In the past 29 years I’ve owned all of two cars, both purchased new, with the first one pretty much driven into the ground, and the second still running fine at 170,000 miles. Kermit, so named on account of being green, in the over fourteen years that he’s been on the road, has had four sets of tires, a new suspension, one set of brakes (front and back), some minor engine work, and regular maintenance. Out of thin air, I’ll say that beyond the purchase price of $27,000, I’ve thrown in another 5K in those repairs, along with typical service money. Then let’s add 15 grand in interest for a couple of leases and what I paid to take ownership. Fool around with the numbers and my faithful steed has cost me about $280 a month for the duration. And now I pay nothing.
Which is why, short of an unexpected windfall, I’m sticking with Kermie.
I bring this up because we are about to get into the season of car fever, where you wander out to the garage, take a look at the old guy — your car — and start seeing some sense in those dealer tent sales that are just now getting under way. None of us is immune to the lure, of course, and it first surfaces with remarks like “Gee, honey, the old clunker has been around for a long time now, and what would we do if he suddenly dropped the trannie into the street?”
The lure can be serious. Some months ago we began to get the itch for one of those cute (Kris’ adjective, not mine) Cooper Minis. We did our own guesstimate for what it would cost, went down to the local dealer and took one for a test drive. Wow! Some fun! lt was loud, surprisingly quick, and could jump from one freeway lane to another in a heartbeat. Lease price: $450 per month, and that’s f$%^&%# (my adjective) nuts! We thought it would be around $250 — if size had anything to do with it.
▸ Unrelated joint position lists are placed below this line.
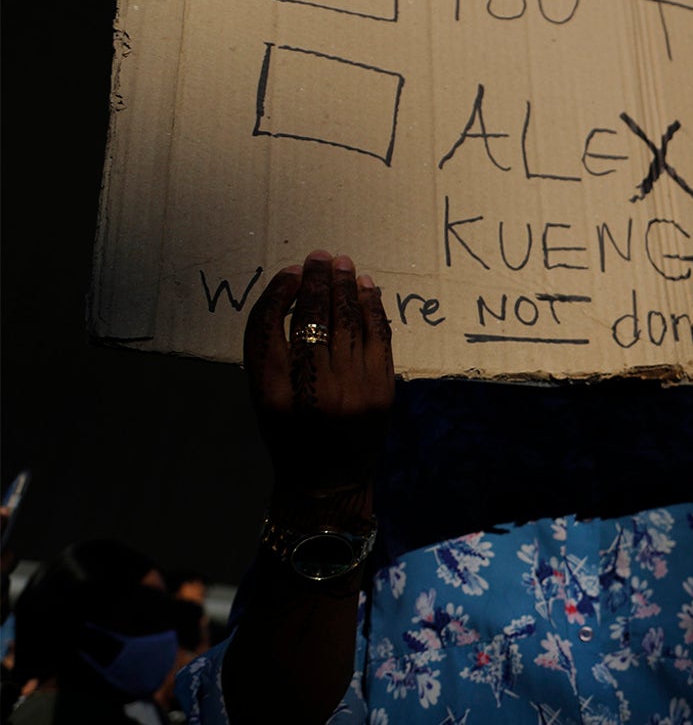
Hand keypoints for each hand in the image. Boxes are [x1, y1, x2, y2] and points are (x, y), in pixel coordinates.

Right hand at [244, 250, 394, 499]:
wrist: (329, 481)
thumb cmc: (289, 437)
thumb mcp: (264, 401)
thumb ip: (272, 356)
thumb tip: (297, 296)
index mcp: (270, 395)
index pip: (268, 329)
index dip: (278, 295)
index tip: (290, 274)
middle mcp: (311, 391)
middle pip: (311, 320)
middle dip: (316, 283)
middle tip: (319, 257)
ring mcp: (351, 391)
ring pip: (347, 323)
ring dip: (344, 288)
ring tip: (342, 264)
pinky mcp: (381, 390)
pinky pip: (377, 337)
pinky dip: (372, 308)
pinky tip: (366, 288)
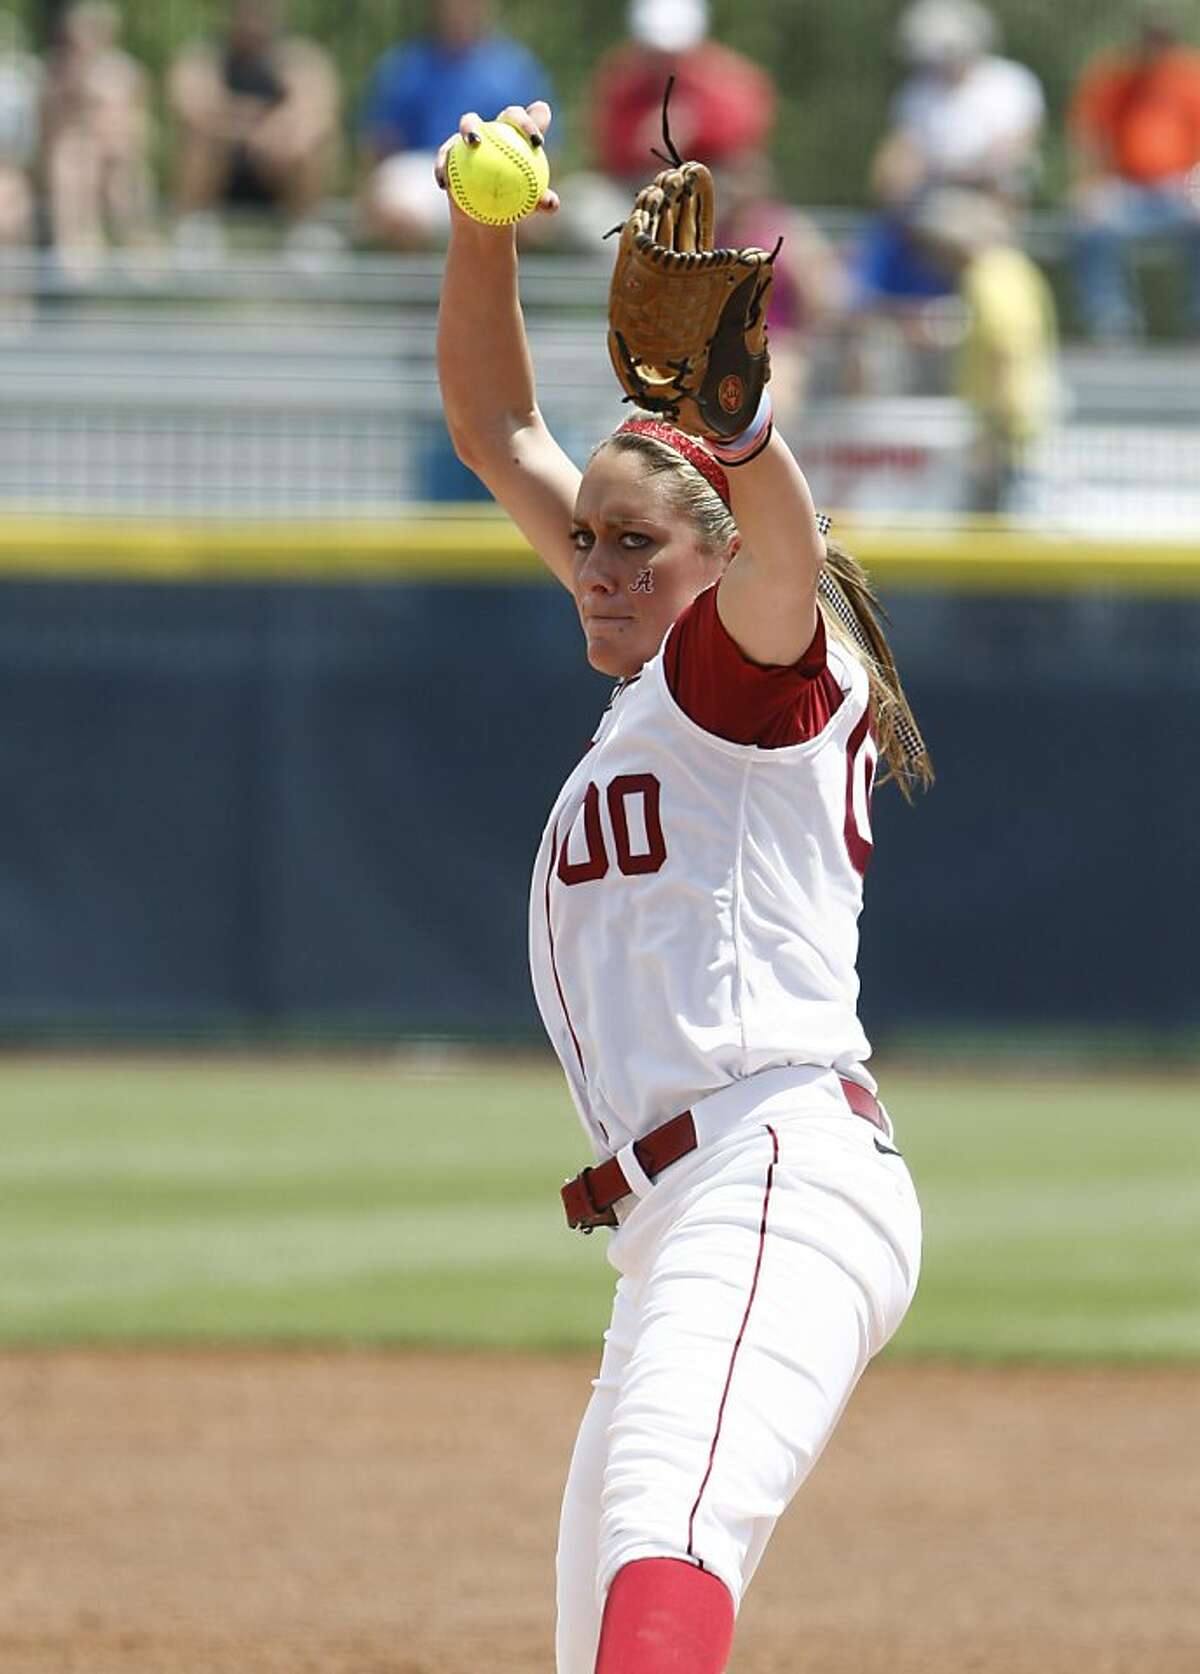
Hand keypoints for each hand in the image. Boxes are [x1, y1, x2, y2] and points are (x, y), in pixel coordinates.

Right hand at [433, 101, 558, 216]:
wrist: (487, 216)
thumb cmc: (513, 205)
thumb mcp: (529, 206)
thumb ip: (542, 201)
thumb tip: (550, 203)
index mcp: (515, 134)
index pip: (524, 121)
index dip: (531, 123)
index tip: (537, 143)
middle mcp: (494, 129)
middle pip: (507, 114)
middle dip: (511, 118)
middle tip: (515, 132)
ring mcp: (470, 137)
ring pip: (468, 124)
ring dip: (469, 129)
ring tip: (474, 143)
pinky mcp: (449, 153)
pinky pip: (445, 158)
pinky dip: (444, 168)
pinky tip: (445, 183)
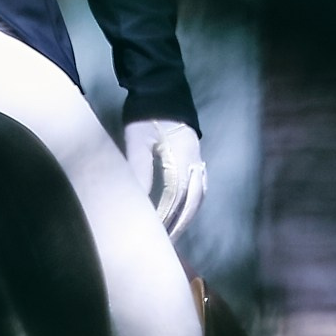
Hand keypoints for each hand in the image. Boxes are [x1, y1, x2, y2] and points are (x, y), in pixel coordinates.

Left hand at [122, 118, 207, 237]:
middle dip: (180, 223)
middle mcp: (195, 160)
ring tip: (173, 234)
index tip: (155, 234)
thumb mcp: (138, 141)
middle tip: (165, 244)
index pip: (177, 195)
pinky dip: (190, 205)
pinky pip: (198, 188)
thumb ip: (139, 169)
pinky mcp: (194, 158)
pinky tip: (180, 215)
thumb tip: (138, 201)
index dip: (167, 216)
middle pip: (192, 200)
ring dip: (186, 216)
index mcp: (183, 156)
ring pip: (198, 195)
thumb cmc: (145, 115)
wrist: (160, 90)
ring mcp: (197, 159)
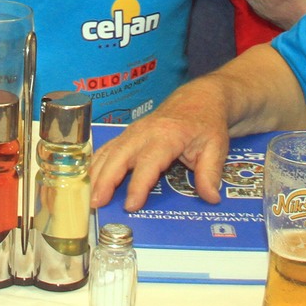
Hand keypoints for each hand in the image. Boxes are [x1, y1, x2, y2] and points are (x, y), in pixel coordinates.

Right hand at [88, 76, 231, 209]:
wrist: (199, 99)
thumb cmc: (206, 123)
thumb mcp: (216, 147)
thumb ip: (210, 173)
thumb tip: (211, 197)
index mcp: (168, 135)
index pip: (149, 163)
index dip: (138, 185)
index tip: (131, 205)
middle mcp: (145, 131)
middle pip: (120, 156)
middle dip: (106, 180)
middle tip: (97, 203)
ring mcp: (133, 131)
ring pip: (109, 152)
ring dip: (96, 174)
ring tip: (89, 197)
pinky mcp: (128, 134)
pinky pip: (108, 148)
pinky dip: (96, 164)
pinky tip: (90, 180)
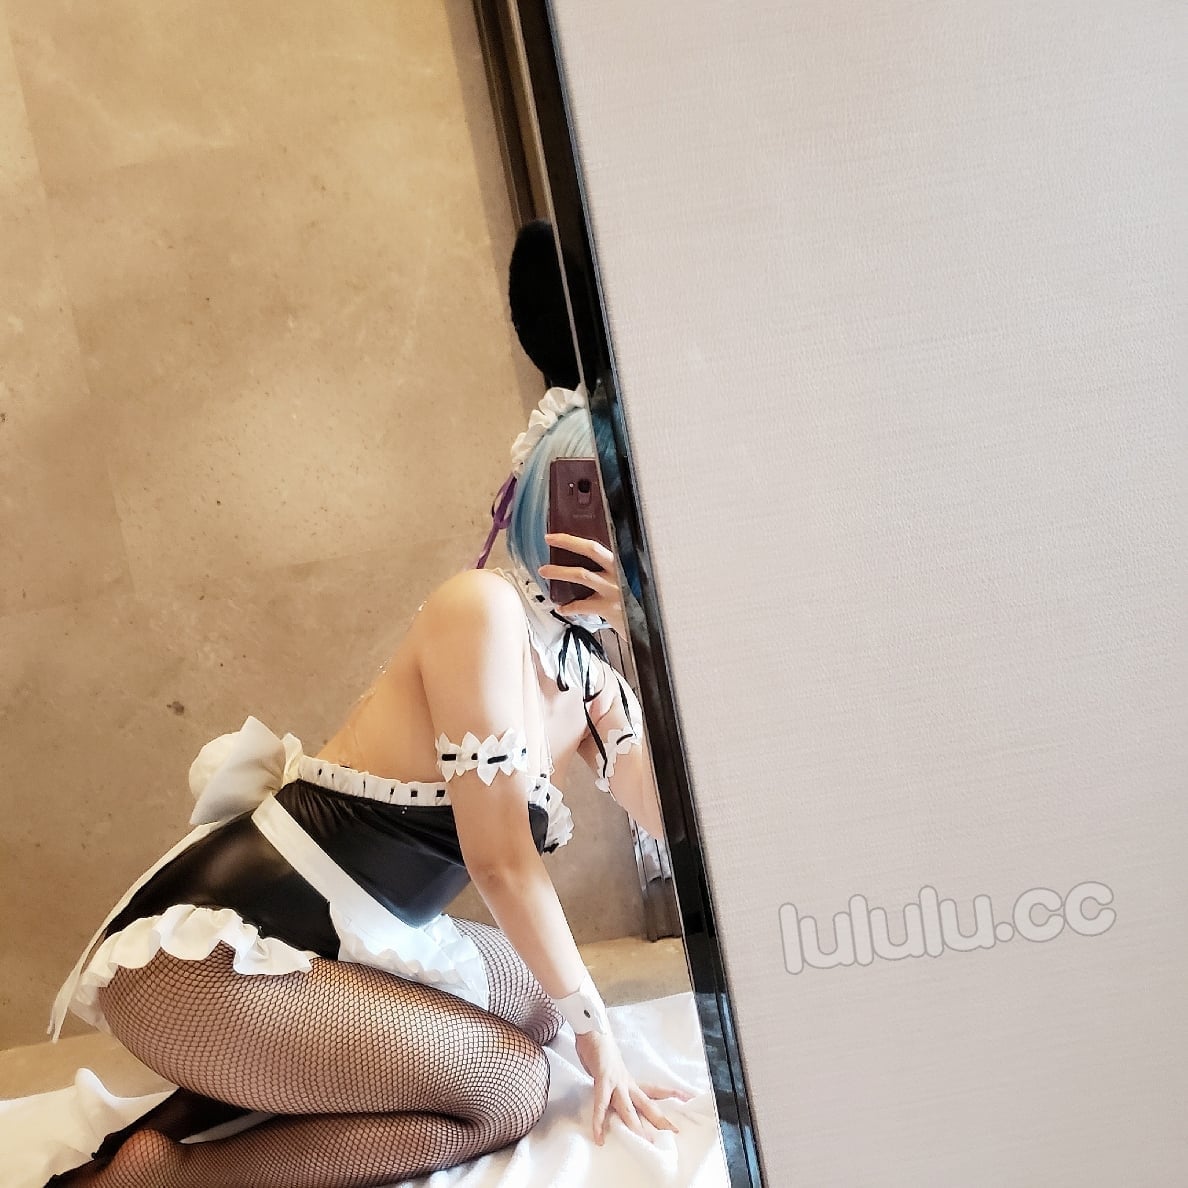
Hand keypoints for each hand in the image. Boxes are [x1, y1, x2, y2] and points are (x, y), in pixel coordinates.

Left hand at [539, 533, 625, 635]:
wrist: (647, 625)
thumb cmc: (635, 603)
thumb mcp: (625, 582)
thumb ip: (609, 572)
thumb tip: (584, 565)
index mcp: (621, 564)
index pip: (598, 544)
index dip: (576, 537)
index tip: (558, 533)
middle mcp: (618, 573)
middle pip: (592, 549)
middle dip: (568, 542)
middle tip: (550, 539)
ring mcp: (613, 589)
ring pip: (582, 574)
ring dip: (560, 572)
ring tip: (545, 571)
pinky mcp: (609, 608)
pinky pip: (582, 605)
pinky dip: (568, 607)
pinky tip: (562, 608)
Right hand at [573, 1029, 692, 1144]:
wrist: (594, 1030)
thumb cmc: (601, 1051)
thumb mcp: (612, 1069)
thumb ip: (616, 1084)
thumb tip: (617, 1095)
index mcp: (630, 1081)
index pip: (655, 1090)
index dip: (671, 1096)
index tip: (688, 1100)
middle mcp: (627, 1082)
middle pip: (647, 1104)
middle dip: (660, 1120)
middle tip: (675, 1133)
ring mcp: (616, 1082)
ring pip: (628, 1108)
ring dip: (635, 1126)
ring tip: (644, 1142)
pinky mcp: (603, 1080)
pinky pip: (601, 1105)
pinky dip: (599, 1122)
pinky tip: (599, 1137)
And of course there’s that monster fee that you pay just for the privilege of leasing the little —-, about what a new transmission for my car would cost, with no new payments to follow.
Granted, I live in southern California which is one of the kindest environments for a car on Earth. I passed a 1951 Chrysler convertible last week and it looked as though it was fresh off the showroom floor. My car only gets wet a dozen or so times a year. So they do last here. Decent care and you can drive them for 20 years.
On the other hand, what I do not have with my 14-year-old Solara would fill the options list for a 2013 model of nearly anything, and that’s the attraction, when you really think about it. But is GPS, a hands-free phone, an automatic parking system, a sexy girl (we’re assuming here) who talks to you from the radio, means to control the world on your steering wheel, and endless entertainment for you and the kids really worth the money? Is that new definition of “standard’ actually required for a functioning car? (Mine has a CD and a cassette player — hoo-hah — and both are now obsolete.)
Well, and there’s this: Most of the new cars look alike. Truly. There was a new film that was in theaters a couple of months ago called “Lincoln lawyer.” Not bad, actually; you may have seen it. The producers were asked why use a lengthy older Lincoln as a key character, and they replied (like me), “Most of the new cars look alike,” and they went on, “we wanted something that was different.” Hence the choice, hence the title.
So I think I’ll work on urging a few more miles out of Kermit, and in the meantime I’ll wait for that big check.